Promozione. La Commissione intende aumentare l’efficienza della misura in particolare sul lato dei controlli, sulle priorità da dare a piccole e medie imprese, marchi collettivi e l’eligibilità di alcune spese (qui un resoconto più dettagliato).
Investimenti. Emerge chiara la necessità di avere una netta demarcazione con le misure già finanziate con lo Sviluppo rurale, che ha creato notevoli problemi in Spagna e Italia. Verranno poste in essere linee-guida europee.
Dop e Igp ed etichettatura. E’ il capitolo che sta più a cuore alla Commissione. Intanto, si nota come – nel passaggio verso i disciplinari consolidati – 143 Do e Ig hanno perso la protezione per mancanza di invio di documentazione nei tempi prefissati. Delle oltre 1.500 domande di protezione pervenute, la Commissione nota che la maggior parte presentavano irregolarità. La novità più sostanziosa è che nel “Pacchetto qualità” dovrebbero trovare posto non solo i vini varietali, ma anche i vini a marchio che sono riconosciuti dai consumatori come prodotti di alta qualità. Per loro si aprirebbe la porta della tutela europea.
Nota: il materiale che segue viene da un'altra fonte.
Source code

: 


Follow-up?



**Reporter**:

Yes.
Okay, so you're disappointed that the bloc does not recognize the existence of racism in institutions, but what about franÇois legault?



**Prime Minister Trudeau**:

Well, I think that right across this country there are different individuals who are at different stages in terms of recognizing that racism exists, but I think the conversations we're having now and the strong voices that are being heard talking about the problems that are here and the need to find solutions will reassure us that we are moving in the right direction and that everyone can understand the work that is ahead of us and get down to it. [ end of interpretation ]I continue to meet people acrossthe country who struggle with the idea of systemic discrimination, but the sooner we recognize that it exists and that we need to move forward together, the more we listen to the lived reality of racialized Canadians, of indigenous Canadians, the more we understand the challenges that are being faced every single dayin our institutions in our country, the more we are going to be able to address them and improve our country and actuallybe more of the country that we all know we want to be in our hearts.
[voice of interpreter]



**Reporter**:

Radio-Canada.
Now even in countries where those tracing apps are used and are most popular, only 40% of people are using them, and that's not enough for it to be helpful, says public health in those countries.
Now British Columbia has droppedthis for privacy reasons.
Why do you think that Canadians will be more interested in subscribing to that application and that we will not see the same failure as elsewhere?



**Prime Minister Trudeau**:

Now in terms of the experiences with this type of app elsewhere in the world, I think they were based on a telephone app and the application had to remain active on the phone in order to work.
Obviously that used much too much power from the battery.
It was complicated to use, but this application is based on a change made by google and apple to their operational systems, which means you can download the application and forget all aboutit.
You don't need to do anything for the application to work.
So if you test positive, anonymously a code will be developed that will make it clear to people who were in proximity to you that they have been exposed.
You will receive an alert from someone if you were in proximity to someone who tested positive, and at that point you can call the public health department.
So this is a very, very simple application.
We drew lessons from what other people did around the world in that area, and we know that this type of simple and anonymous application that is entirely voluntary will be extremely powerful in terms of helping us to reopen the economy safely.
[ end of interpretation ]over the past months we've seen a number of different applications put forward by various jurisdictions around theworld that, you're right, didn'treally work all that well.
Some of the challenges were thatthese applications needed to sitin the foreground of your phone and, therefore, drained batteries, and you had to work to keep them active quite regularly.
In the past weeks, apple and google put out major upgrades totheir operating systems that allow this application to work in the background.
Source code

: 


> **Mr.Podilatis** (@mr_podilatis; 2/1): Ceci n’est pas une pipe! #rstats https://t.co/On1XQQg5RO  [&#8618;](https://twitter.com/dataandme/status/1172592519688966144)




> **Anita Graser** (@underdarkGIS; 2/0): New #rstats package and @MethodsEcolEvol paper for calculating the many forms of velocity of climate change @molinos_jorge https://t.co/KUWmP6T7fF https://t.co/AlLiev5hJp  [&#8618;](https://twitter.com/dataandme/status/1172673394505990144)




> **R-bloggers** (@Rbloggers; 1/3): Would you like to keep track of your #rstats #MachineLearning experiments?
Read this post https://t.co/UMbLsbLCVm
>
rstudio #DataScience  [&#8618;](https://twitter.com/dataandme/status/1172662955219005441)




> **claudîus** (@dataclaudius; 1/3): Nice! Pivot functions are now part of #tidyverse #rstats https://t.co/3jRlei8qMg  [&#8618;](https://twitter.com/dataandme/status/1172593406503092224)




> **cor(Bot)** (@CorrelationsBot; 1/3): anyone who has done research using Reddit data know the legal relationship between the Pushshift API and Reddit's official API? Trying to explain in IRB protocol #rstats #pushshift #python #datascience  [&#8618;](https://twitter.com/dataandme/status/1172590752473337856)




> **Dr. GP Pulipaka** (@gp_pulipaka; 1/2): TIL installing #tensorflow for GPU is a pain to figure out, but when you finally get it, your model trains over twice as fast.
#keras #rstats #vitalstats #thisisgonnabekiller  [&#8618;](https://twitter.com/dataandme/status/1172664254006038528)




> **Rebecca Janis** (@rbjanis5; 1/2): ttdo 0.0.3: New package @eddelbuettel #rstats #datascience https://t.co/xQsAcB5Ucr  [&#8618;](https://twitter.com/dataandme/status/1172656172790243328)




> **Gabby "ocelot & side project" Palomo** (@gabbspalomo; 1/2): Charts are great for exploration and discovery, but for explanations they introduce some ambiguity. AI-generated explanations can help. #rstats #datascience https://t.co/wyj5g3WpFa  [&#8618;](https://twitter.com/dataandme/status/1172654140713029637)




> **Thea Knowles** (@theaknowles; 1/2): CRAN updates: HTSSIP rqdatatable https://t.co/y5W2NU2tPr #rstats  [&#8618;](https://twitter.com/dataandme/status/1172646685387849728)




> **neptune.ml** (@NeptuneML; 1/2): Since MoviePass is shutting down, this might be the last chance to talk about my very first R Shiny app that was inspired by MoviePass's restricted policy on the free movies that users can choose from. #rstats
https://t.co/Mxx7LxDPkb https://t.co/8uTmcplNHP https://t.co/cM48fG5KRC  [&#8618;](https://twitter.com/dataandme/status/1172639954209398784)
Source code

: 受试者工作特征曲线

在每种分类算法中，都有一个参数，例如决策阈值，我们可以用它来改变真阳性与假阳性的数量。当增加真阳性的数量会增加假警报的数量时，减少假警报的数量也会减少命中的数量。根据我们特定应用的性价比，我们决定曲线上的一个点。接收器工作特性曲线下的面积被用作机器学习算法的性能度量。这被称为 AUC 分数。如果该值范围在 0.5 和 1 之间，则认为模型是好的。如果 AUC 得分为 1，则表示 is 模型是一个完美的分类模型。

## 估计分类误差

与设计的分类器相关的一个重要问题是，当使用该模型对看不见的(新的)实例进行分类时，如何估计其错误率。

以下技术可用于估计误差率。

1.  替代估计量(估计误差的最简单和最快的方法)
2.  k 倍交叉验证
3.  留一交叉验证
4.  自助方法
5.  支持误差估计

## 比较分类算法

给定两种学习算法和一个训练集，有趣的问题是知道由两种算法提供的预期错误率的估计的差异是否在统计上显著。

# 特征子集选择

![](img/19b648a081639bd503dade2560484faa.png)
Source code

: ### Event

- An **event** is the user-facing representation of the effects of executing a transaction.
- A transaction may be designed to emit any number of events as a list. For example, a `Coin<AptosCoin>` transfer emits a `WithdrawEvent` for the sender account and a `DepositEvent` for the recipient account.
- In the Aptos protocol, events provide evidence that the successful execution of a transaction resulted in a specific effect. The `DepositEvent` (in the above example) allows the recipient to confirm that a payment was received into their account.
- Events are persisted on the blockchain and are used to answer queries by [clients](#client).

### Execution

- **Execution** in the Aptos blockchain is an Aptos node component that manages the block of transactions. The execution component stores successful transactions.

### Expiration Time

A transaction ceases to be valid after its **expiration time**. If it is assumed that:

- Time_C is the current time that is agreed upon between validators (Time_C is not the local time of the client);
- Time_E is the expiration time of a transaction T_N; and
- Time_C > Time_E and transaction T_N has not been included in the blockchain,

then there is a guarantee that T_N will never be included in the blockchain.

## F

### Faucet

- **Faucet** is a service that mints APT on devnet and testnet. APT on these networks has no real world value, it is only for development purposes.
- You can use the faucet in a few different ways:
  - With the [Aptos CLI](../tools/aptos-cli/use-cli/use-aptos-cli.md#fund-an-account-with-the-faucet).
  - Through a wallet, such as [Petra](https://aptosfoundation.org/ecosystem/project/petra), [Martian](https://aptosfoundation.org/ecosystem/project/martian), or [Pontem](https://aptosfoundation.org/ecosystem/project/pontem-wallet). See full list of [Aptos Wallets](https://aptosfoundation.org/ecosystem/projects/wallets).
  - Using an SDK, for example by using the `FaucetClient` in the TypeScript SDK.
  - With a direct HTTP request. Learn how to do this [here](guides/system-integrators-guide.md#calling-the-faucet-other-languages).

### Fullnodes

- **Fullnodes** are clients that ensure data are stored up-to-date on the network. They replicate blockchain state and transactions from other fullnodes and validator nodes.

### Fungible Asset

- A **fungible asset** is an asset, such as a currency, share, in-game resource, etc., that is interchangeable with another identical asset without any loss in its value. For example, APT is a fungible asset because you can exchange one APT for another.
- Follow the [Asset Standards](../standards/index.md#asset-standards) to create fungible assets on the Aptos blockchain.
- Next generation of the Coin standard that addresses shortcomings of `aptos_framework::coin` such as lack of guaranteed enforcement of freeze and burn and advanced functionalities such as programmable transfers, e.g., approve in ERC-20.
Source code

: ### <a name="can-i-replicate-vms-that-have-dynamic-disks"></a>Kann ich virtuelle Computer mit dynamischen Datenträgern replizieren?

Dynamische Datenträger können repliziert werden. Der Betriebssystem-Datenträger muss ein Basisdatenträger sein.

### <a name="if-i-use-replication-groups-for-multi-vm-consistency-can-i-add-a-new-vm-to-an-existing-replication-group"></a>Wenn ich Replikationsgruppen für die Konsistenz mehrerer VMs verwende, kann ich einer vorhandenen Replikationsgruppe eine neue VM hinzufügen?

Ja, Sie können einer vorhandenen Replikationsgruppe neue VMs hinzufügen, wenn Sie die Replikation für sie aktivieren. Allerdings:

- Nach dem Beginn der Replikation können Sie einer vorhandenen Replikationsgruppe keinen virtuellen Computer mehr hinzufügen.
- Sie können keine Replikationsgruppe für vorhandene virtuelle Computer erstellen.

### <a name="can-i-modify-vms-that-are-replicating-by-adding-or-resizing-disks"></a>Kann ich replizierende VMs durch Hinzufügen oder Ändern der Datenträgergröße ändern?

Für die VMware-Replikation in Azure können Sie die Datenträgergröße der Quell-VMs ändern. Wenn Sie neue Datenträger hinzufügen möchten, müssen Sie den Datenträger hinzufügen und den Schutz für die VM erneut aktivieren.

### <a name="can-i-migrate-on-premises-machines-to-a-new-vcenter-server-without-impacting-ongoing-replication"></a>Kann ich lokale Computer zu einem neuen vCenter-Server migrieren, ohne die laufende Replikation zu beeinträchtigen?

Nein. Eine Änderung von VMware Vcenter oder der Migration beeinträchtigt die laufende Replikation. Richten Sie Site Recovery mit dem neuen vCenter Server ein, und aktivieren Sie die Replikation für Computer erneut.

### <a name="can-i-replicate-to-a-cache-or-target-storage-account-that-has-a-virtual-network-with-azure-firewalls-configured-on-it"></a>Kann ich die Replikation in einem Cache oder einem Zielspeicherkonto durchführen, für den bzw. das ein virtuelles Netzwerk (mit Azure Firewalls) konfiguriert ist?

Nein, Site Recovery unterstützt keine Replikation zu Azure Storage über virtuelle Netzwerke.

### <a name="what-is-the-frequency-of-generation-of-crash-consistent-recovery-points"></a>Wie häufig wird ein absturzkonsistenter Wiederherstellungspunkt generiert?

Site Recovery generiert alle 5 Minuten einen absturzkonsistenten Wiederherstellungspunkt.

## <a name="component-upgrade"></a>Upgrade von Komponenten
Per quel che concerne l’etichettatura, la Commissione punta il faro sui vini varietali, che nel 2011 hanno rappresentato 4,6 milioni di ettolitri, il 68% dei quali spagnoli e il 20% francesi. Molti Stati, Italia in testa – si legge testualmente – sono recalcitranti nello sviluppare questo tipo di vini, escludendo la maggior parte delle varietà perché presenti in vini Dop. In particolare (e qui il riferimento all’Italia è palese) la legislazione europea mostra incoerenza per quanto riguarda l’indicazione della varietà di uva all’interno del nome di una Dop o Igp. Qui, oltre a creare una nuova categoria di “vini varietali”, dice la Commissione, urge porre mano alla modifica delle regole che sovrintendono l’utilizzo delle varietà di vite in etichetta.
Pratiche enologiche. Dando per scontato che tutte quelle introdotte nell’Ocm sono andate nel giusto spirito di dare ai produttori europei regole paritarie con quelli degli altri Paesi, la Commissione nota come sui vini dealcolati ci sia una diffusa disomogeneità tra Paesi: alcuni (Austria, Germania) hanno legiferato in materia, altri no. L’Europa dovrebbe pervenire a un regolamento comune, introducendo nuove categorie di vini (“vini dealcolati” o “parzialmente dealcolati”) in linea con la recente risoluzione dell’Oiv.
Un intervento armonizzatore infine si ritiene necessario per quanto riguarda il contenuto minimo di alcol, alla luce del fatto che – nonostante l’Oiv ponga come limite gli 8,5° – ci sono troppe eccezioni (vini aromatici, spumanti ecc.). Stesso discorso per il contenuto massimo, che varia a seconda delle zone di produzione.